(TO-DO ITEM): Return the records below word for word, line by line, leaving out the pictures.

(THE RECORDS):
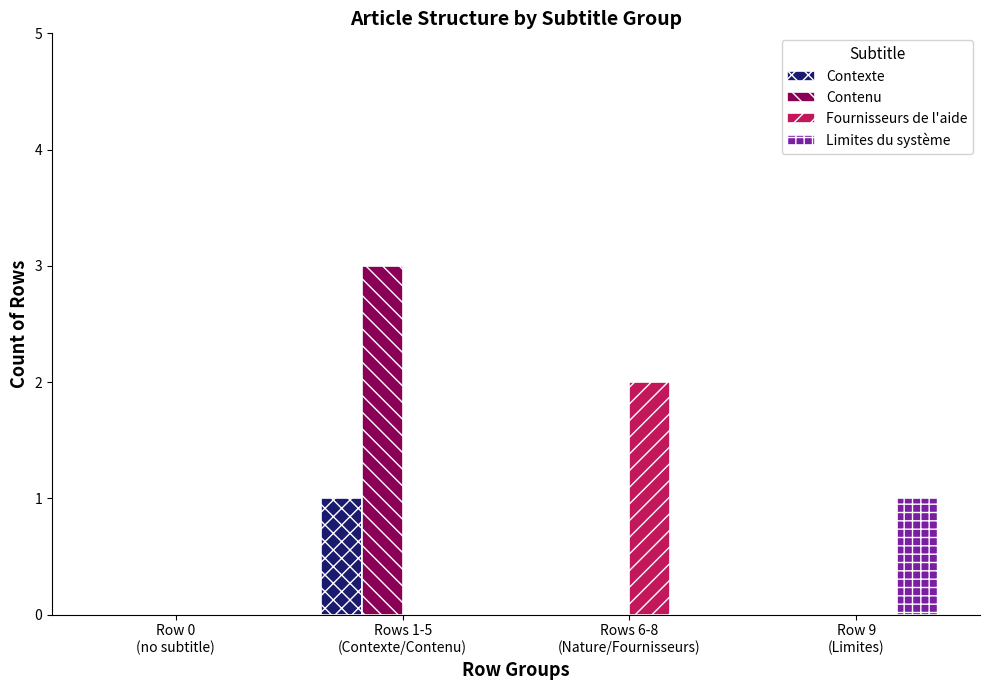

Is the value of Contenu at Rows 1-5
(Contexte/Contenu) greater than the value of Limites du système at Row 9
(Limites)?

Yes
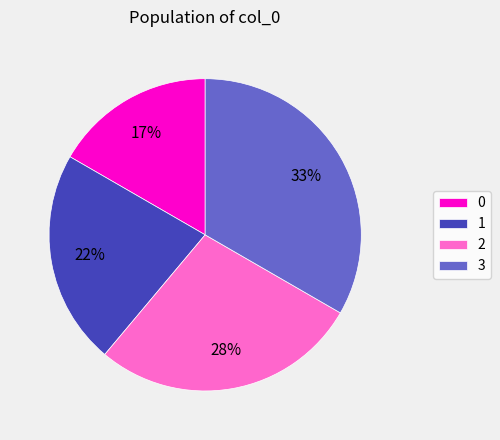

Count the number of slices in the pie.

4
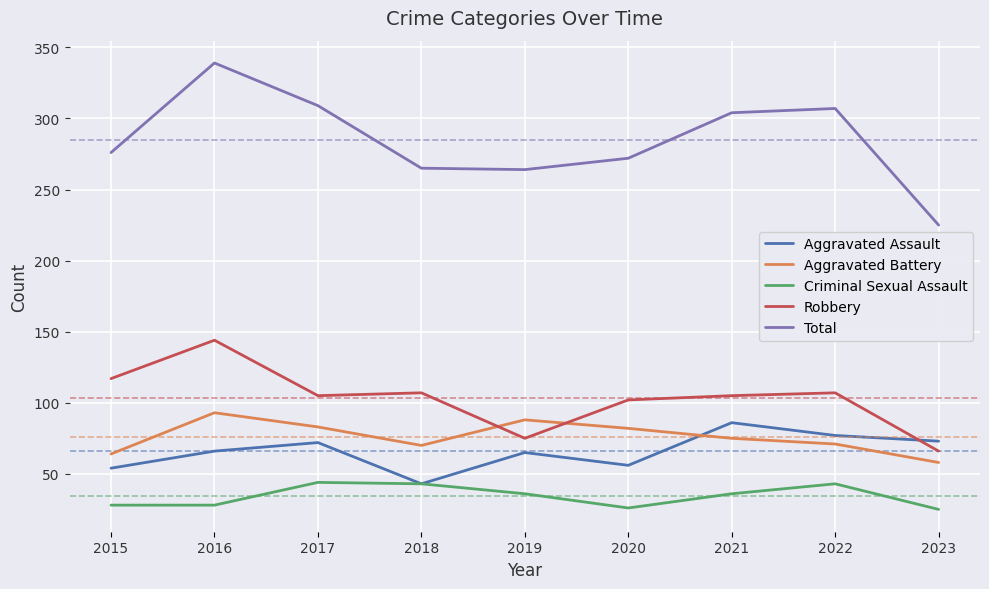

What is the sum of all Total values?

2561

(ANSWER FOR THE TASK):
Is the value of Contenu at Rows 1-5
(Contexte/Contenu) greater than the value of Limites du système at Row 9
(Limites)?

Yes

Count the number of slices in the pie.

4

What is the sum of all Total values?

2561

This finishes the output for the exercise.